The Hospice Lady showed up and went through the whole spiel on what all was entailed with the hospice and hospice-care and then got the paperwork going for my mom's enrollment. My mother's doctor, Dr. Kressel called the Hospice Lady to confirm all the facts with her and in doing so, inadvertently upset both my mom and my dad when she relayed out-loud his rather grim prognosis for my mom, which is necessary to get the hospice care going. After my sister walked the Hospeice Lady back to her car, thanking her for the housecall, she and my other sisters began to explain to my parents that it wasn't a death sentence, but only his estimation, and that it might be completely off the mark.

My Dad, God love him, refuses to believe anything but the best will happen, and predicts my Mom will still beat this back. I quietly asked my sisters if they thought he could see the pyramids and Sphynx from his vantage point in de Nile (sic).

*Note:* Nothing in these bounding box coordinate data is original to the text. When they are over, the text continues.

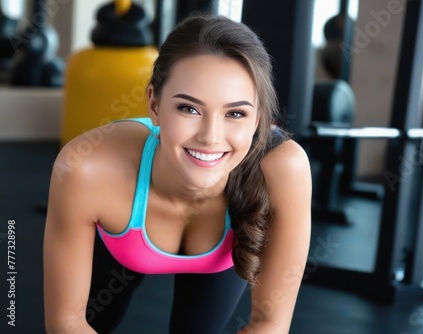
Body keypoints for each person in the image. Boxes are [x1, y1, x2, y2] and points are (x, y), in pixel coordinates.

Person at [44, 14, 311, 334]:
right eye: (189, 108)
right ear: (154, 105)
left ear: (258, 120)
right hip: (122, 239)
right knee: (95, 319)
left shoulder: (284, 169)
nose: (210, 136)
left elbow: (269, 324)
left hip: (220, 262)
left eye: (236, 113)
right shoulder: (86, 168)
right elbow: (67, 323)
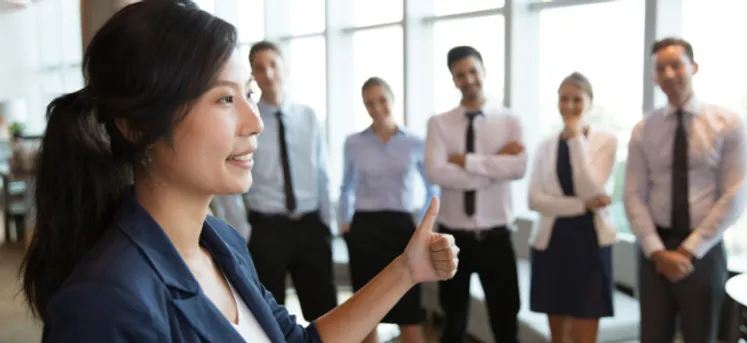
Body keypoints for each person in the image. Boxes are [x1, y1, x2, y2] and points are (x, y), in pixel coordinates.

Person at [19, 1, 459, 342]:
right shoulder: (105, 303)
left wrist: (406, 269)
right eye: (225, 99)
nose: (255, 122)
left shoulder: (220, 243)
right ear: (138, 127)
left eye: (248, 93)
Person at [624, 37, 747, 343]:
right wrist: (657, 251)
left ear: (693, 67)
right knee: (652, 337)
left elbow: (735, 193)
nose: (669, 74)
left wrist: (687, 250)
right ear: (654, 76)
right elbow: (632, 195)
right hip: (654, 252)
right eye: (660, 68)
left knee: (702, 336)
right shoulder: (644, 129)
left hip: (703, 252)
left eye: (676, 65)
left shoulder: (727, 124)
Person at [211, 39, 339, 321]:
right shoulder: (244, 120)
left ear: (285, 68)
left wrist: (326, 223)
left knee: (326, 313)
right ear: (252, 75)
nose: (268, 74)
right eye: (259, 68)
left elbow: (322, 173)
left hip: (310, 226)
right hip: (266, 231)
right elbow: (228, 180)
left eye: (273, 65)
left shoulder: (309, 116)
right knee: (268, 316)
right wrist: (244, 232)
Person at [425, 45, 527, 343]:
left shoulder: (510, 120)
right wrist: (494, 165)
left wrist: (467, 161)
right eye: (460, 75)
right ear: (453, 80)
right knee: (453, 324)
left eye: (473, 71)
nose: (468, 79)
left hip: (497, 237)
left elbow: (518, 168)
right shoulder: (439, 123)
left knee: (506, 323)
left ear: (483, 71)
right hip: (453, 238)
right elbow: (436, 173)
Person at [339, 77, 440, 343]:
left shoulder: (415, 142)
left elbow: (432, 188)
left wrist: (422, 225)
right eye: (369, 103)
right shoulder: (353, 143)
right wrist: (344, 222)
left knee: (409, 314)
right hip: (364, 230)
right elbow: (346, 186)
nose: (377, 107)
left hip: (401, 230)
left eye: (381, 100)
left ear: (392, 100)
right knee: (366, 312)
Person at [527, 72, 618, 343]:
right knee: (558, 336)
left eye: (577, 99)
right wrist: (582, 205)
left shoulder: (606, 141)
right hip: (552, 242)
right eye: (564, 99)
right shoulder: (545, 146)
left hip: (591, 243)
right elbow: (534, 200)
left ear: (590, 103)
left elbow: (592, 188)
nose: (569, 106)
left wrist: (576, 138)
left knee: (584, 335)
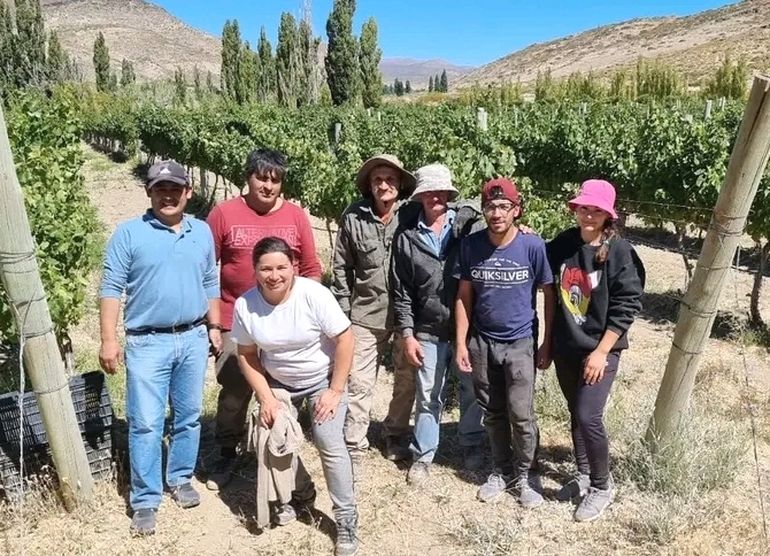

The rest of our evening was spent having a really, really fascinating conversation about the state of our family; how the way our family works positively impacts the new family members (i.e. spouses, daughters, sons, cousins, aunts, uncles, mother and fathers-in-law, etc., and how proud we all are of the way our family has stayed so tightly together through the years in contrast to other branches of our family who have splintered off.

I have to admit that I know where my Dad's coming from with his unflappable optimism (aka Denial), as part of me is seeing the pyramids just as clearly. There's that part of me that believes it could happen, too. I mean, I keep thinking to myself that, in a world where the son of a lowly carpenter can become the King of the Jews, anything is possible.